8. Luther und Thomas Müntzer
Tafel 8: Luther und Thomas Müntzer
Zu Beginn der Reformation treffen verschiedene Stimmungslagen zusammen: Die apokalyptische Erwartung, die die Zeit um 1500 geprägt hat, weicht einer allgemeinen Sehnsucht nach Reform sowohl der kirchlichen wie der weltlichen Obrigkeit. Die Verbreitung der Heiligen Schrift in deutscher Sprache ermöglicht weiten Teilen der Bevölkerung, deren Aussagen kennenzulernen und diese für die Durchsetzung ihrer Interessen nutzbar zu machen. Die Erkenntnis der Kluft zwischen biblischer Aussage und Lebenswirklichkeit führt zu tiefgreifender sozialer Unruhe. Schon früh fragmentiert sich der engere Kreis um Luther, aus verschiedenen Richtungen wird seine Rechtfertigungslehre in Frage gestellt. Andreas Karlstadt und Kaspar Schwenkfeld vertreten spiritualistische Tendenzen, die Idee der Spättaufe greift um sich, Thomas Müntzer belebt hussitische Gedanken der Gleichheit aller Gläubigen ohne Obrigkeit.

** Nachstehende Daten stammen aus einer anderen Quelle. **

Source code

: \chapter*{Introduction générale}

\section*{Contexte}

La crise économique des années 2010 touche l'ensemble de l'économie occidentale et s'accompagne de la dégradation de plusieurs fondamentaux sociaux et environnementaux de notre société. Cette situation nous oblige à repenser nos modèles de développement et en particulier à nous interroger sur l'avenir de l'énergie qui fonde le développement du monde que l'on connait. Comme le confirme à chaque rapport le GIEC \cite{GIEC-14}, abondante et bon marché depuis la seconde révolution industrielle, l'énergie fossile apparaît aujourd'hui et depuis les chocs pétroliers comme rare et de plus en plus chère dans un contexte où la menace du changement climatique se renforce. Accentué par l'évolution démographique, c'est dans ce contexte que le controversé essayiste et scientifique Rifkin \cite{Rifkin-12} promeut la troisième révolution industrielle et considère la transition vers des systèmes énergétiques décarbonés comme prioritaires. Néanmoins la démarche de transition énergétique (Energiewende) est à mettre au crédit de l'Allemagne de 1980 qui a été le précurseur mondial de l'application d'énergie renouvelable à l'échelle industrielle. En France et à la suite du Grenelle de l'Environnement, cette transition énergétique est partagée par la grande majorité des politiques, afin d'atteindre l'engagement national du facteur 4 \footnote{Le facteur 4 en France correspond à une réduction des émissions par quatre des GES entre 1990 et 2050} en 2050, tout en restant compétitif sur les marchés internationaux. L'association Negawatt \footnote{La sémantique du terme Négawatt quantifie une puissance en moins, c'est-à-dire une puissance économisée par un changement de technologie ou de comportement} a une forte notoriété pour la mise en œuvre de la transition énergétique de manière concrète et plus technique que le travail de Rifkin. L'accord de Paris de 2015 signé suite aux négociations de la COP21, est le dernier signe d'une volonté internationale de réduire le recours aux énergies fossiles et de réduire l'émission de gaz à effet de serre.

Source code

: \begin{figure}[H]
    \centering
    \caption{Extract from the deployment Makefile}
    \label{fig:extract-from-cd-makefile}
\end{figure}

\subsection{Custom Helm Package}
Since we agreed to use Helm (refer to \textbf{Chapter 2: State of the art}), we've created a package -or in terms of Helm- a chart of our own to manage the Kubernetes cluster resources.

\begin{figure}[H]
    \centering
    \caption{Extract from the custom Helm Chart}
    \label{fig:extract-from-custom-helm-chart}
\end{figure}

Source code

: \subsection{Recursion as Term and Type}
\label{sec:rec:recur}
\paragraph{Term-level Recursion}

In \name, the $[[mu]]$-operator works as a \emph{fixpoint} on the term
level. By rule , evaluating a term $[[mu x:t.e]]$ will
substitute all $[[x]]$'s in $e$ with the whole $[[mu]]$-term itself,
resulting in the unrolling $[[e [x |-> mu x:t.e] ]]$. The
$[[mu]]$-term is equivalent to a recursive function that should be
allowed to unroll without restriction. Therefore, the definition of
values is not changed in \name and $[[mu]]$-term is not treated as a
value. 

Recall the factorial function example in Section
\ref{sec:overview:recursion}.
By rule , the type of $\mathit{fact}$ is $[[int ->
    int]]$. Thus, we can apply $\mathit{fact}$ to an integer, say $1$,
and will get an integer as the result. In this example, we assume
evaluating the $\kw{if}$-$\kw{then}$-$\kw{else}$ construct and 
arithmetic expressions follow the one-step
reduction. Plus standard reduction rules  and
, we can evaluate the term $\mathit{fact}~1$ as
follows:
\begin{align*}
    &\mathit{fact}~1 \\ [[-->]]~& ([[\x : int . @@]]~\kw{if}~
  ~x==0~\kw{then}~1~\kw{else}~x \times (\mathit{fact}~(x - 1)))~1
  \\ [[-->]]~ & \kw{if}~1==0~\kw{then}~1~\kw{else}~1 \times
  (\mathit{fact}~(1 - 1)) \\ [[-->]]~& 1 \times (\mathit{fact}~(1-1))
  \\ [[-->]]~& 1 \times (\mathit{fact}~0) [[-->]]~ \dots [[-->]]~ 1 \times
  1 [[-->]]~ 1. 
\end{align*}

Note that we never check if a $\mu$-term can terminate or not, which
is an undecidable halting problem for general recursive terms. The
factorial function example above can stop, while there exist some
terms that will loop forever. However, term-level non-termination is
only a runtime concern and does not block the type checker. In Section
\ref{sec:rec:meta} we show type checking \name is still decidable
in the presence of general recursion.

Höhepunkt dieser Spannungen ist 1525 der allgemeine Aufruhr gegen die Obrigkeit, der sogenannte Bauernkrieg. Die Forderungen bzw. Beschwerden der Bauern sind in „12 Artikeln“ der Bauern festgehalten (Abschaffung der Leibeigenschaft und der adeligen Privilegien , allgemeines Jagdrecht, gerechter Zehnt, freie Wahl des Pfarrers). Als Adam grub und Eva spann, wo war denn da der Edelmann? lautet eines der bekanntesten Lieder. Die sozialen Forderungen der Bauern werden für die Reformatoren zur Trennlinie hinsichtlich obrigkeitlicher Loyalität.
Luther, um die Erfolge „seiner“ Reformation fürchtend, behauptet die Obrigkeit sei gottgewollt, weil von Gott eingesetzt. Thomas Müntzer wird zu Luthers entschiedenstem Gegenspieler, indem er der weltlichen Obrigkeit jegliche Legitimation aus der Bibel abspricht und konsequent die Führerschaft des Bauernheers übernimmt. Führer des überkonfessionellen Adelsheeres ist Georg Truchseß von Waldburg, auch Landgraf Philipp schickt Truppen. Die von der Reformation ausgelöste politisch-soziale Massenbewegung wird mit unerhörter Grausamkeit am 15. Mai bei Frankenhausen niedergeschlagen, Müntzer gevierteilt. Dieses Wüten der Sieger ist von Luther legitimiert: denn er hat mit seiner Schrift Wider die räuberischen Rotten der Bauern (1525) zum allgemeinen Mord und Totschlag gegen die gottlosen Aufrührer aufgerufen: Man soll sie zerschmeißen, würgen, stechen, heimlich und öffentlich, wer da kann, wie man einen tollen Hund erschlagen muss
Die Abweichler aus dem Wittenberger Kreis um Luther, aber auch Tendenzen innerhalb der oberdeutschen Reformation befördern di frühe „Sekten“-Bildung im Protestantismus, seien es die verschiedenen Gruppen der Wiedertäufer, 1534/35 wird Beispielweise in Münster das Reich Zion errichtet, seien es die spiritualistischen-millenaristischen Bewegungen, die letztendlich den Grundstock der evangelikalen Kirchen bilden.